だが香からの返しにはその件については何も触れていなかった。あくまで題名に関する意見についての礼だけだった。
「怒っているのかしら」
梛はやや不安になる。それで続きが書かれないというのも困る。
「それは無いでしょう梛さま。題名の件についてお礼がついていた、ということは、次の…… ほら、『形代の姫君』につなげるおつもりなのでしょうから」
だったらいいけど、と思っていた矢先に「若紫」が届けられた。本文は既に書き終えていたらしい。
話の筋は前の「形代の姫君」とそう変わるものではない。ただそこに、前の巻の続きであることを示す様に、藤壺女御との関係が具体的に付け加えられている。彼等は春だけではない。まだ関係が続いていたのだ。
そして何よりも、藤壺が懐妊してしまうのである。さすがにそれには光君も焦り恐れる。だが彼はそれ故にまたしつこく文を送る。
一方、藤壺の側は警戒を強め、文の一つも返しはしない。手引きした命婦にしても、自分のしたことが恐ろしく、光君が何と言っても決して取り合おうとしなかった。
この辺りはさすがに「形代の姫君」には無かったところだった。そして姫自身の素性もはっきりとなる。

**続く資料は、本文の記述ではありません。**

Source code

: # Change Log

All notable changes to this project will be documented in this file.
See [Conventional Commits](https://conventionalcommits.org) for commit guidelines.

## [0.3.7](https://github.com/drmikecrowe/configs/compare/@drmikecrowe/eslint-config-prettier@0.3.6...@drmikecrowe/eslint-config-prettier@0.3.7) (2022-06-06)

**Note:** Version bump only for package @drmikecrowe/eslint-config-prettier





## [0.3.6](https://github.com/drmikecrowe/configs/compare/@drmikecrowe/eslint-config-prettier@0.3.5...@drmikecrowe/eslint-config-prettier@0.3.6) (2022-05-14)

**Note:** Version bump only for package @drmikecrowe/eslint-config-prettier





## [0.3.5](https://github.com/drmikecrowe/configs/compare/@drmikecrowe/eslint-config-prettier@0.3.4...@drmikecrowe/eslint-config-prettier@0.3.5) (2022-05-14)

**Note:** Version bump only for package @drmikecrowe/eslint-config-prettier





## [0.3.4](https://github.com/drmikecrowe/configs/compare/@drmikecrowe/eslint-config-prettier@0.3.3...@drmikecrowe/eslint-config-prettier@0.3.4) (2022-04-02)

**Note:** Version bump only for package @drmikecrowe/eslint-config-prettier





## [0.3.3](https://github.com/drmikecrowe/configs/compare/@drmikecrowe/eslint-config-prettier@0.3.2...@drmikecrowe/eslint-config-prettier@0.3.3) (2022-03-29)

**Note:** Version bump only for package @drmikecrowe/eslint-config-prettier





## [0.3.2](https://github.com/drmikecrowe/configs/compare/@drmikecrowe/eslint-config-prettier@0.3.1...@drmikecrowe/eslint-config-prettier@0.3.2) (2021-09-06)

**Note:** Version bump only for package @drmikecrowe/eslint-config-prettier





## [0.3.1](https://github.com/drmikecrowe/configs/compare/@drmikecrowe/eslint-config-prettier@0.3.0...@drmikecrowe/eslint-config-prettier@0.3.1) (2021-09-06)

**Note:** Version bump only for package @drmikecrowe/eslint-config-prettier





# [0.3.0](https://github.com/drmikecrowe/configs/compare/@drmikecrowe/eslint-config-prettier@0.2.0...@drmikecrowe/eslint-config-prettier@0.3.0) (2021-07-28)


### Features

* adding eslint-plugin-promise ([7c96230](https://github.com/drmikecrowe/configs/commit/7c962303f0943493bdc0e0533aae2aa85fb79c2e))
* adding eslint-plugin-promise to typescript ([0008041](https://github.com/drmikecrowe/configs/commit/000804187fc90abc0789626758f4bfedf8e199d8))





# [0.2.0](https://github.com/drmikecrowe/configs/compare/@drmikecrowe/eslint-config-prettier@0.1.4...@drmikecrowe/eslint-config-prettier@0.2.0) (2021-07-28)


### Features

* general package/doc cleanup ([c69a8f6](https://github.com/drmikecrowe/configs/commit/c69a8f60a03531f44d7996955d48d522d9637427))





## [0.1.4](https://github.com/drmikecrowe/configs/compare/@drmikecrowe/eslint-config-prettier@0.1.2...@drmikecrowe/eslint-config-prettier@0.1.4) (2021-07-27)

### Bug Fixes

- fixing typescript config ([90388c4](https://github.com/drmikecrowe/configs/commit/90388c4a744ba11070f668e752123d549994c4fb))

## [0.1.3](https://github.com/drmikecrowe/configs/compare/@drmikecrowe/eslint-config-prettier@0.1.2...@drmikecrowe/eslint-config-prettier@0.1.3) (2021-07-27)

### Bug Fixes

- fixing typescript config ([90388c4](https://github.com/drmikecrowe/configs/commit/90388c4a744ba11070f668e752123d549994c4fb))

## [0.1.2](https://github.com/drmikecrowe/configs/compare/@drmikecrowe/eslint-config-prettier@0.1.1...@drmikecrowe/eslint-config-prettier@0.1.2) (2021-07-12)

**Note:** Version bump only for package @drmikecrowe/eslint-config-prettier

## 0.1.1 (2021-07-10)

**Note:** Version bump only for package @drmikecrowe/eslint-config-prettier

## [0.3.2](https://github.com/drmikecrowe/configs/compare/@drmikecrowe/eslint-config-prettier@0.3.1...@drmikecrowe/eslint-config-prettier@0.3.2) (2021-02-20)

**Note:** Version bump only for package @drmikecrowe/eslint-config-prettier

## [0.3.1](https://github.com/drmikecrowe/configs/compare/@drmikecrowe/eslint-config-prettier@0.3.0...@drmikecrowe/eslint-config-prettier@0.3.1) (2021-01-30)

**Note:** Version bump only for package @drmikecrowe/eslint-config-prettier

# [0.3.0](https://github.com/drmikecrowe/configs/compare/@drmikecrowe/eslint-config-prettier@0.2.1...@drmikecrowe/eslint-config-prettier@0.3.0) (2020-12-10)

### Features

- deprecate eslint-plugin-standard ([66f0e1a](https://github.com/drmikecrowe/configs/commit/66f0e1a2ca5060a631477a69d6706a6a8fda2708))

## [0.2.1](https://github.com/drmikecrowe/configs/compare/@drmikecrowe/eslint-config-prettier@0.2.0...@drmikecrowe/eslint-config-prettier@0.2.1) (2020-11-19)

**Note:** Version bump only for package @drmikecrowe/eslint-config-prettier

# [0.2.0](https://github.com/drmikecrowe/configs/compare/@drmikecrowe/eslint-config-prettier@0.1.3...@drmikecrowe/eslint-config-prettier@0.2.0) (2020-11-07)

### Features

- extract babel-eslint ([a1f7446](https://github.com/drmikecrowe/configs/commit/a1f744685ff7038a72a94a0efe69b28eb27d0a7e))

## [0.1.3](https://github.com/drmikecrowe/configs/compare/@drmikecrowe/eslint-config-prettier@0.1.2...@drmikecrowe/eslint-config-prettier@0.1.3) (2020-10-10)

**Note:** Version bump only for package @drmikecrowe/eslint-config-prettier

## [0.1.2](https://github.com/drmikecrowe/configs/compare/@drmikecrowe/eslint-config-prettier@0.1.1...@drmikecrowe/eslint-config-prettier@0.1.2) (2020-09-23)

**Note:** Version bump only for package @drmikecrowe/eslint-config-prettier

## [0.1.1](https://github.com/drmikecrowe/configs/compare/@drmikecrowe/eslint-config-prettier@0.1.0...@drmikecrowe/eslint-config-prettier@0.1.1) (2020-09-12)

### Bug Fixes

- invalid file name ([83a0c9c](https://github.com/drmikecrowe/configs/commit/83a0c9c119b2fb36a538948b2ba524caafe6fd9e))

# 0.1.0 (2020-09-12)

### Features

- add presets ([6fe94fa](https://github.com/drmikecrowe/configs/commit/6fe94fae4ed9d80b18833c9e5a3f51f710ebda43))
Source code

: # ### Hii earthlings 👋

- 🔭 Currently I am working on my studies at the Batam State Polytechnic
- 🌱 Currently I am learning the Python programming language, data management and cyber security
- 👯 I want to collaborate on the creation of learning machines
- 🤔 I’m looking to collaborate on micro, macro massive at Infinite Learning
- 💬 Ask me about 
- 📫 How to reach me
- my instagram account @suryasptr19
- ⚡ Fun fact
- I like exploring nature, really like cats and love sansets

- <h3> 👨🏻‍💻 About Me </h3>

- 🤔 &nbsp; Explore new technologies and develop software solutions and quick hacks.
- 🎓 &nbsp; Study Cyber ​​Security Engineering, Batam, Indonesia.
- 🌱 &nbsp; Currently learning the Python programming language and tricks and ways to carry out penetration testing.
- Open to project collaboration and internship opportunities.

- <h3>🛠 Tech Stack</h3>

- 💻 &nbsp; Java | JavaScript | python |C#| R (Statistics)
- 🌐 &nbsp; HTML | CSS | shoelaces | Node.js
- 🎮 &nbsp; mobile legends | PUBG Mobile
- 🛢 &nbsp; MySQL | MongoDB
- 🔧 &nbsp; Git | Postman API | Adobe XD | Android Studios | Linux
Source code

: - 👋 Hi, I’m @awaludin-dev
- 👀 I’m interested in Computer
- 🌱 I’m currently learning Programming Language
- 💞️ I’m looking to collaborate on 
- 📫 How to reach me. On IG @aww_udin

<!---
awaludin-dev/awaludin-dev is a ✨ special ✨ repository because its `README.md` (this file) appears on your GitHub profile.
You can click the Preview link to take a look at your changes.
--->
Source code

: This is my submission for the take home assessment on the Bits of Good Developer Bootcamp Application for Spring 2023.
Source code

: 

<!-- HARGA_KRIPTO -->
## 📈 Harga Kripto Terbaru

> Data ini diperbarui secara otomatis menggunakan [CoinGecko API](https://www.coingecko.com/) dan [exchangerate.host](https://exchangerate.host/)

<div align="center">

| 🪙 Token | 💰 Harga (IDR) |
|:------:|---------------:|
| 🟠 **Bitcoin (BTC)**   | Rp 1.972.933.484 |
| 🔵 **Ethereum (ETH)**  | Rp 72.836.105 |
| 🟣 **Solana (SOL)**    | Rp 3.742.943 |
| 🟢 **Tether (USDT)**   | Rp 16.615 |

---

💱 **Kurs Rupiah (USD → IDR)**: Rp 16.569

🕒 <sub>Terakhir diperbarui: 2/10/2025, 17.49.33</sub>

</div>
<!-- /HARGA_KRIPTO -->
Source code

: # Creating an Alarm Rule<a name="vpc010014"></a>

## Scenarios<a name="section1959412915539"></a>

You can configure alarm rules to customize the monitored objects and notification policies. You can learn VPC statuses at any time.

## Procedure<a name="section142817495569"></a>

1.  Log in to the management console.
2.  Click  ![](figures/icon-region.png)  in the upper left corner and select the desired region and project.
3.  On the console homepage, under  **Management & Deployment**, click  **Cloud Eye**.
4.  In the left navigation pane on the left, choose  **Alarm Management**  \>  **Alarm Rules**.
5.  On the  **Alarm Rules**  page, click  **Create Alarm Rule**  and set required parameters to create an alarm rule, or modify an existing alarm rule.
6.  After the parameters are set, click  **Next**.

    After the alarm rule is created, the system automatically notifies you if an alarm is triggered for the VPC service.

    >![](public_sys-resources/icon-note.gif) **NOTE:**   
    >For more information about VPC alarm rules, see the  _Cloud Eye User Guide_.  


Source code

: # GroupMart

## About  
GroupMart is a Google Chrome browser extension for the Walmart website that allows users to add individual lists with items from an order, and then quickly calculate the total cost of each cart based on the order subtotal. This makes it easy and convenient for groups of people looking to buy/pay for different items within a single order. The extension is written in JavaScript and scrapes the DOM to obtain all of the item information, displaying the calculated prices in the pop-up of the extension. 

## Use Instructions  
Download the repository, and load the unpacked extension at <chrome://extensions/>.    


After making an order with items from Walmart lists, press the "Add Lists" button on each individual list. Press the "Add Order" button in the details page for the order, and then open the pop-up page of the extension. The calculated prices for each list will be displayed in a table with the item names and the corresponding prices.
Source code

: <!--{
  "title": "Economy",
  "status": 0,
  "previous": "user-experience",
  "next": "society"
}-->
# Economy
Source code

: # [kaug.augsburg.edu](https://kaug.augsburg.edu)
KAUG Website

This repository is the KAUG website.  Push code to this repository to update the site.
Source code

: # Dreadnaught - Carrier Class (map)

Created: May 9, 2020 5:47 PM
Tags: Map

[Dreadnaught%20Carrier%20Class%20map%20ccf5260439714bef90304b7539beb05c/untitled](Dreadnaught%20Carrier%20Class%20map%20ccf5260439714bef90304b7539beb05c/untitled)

「兵部卿宮の脇腹の姫だったんですね! あの可愛らしい姫君は。藤壺女御の姪だったら似ているというのもありですよね!」
叔母と姪。なるほど、と梛は思った。中宮や皆で提案したものとはやや違うが、歳の差を考えるとその位の方が良いのかもしれない。
「相変わらず貪欲ってことよね……」
「この姫君はちゃんと呼び名がつけられていますね。最初から」
「それだけ大切なんでしょうね」
姫君には当初から「藤壺女御のゆかりの姫――紫の君」と。皆に呼ばせるのではなく、作者がこう、と決めた名。
また、家人の口から明石に住む元国司の話が唐突に付け加えられていた。
「これだけ詳しく話を持ち出す、ということは、いつかこれに関わる話を書くつもりかしら」
それはどうでしょう、と松野は首を傾げる。確かに判らない、と梛も思う。
香は意図的に皆が気に掛かる話題を振っておき、読者の意見を求めようとしているのかもしれない。「あれは何だ」と問われ、興味ありげだったら、その人物や場所を使う展開にしようと思っているのかもしれない。
実際その家人の話題の部分は、物語から取り外しても全く問題は無いのだ。
*
しかし、話は一旦そこで立ち止まる。
まず梛の方で、文を受け付ける余裕が無くなってしまった。皇后定子の死が梛に強烈な衝撃を与えたのだ。
中関白家の方からは引き続き勤めて欲しい、との希望はあった。
だが梛はすぐに主人を変える気分にはなれなかった。
定子そのひとが梛にとって最高の主人であり、敬愛や憧れであり、誰よりも護りたい対象だった。
その人が亡くなったからと言って、たとえ忘れ形見だったとしても、すぐにそちらへ気持ちを鞍替えすることはできない。
「全く不器用ですねえ」
と松野はずけずけと言ったものだ。
「それでもできるだけ早く気を取り直してくださいよ。このうちを支えているのは梛さまなんですからね」
乳母子なりに梛を元気づけようとしていたのだ。
とは言え、生活がすぐに困るということはなかった。この頃には、藤原棟世が何かと生活に必要なものを届けて持ってきてくれていた。
宮中でひょんなことから知り合って以後、彼は時々梛に会いに来る様になった。それが局であれ、里であれ。
静かに静かに、しかし着実に彼は梛の中に居場所を確保していった。
彼のおかげで気持ちも物資も安定し、夏の中頃には文章をまとめる気持ちにもなってきた。長い文の返しをするだけの心の余裕もできてきた。
なのに何ということだろう。それと入れ替わりの様に、今度は香の方に不幸が起こったのだ。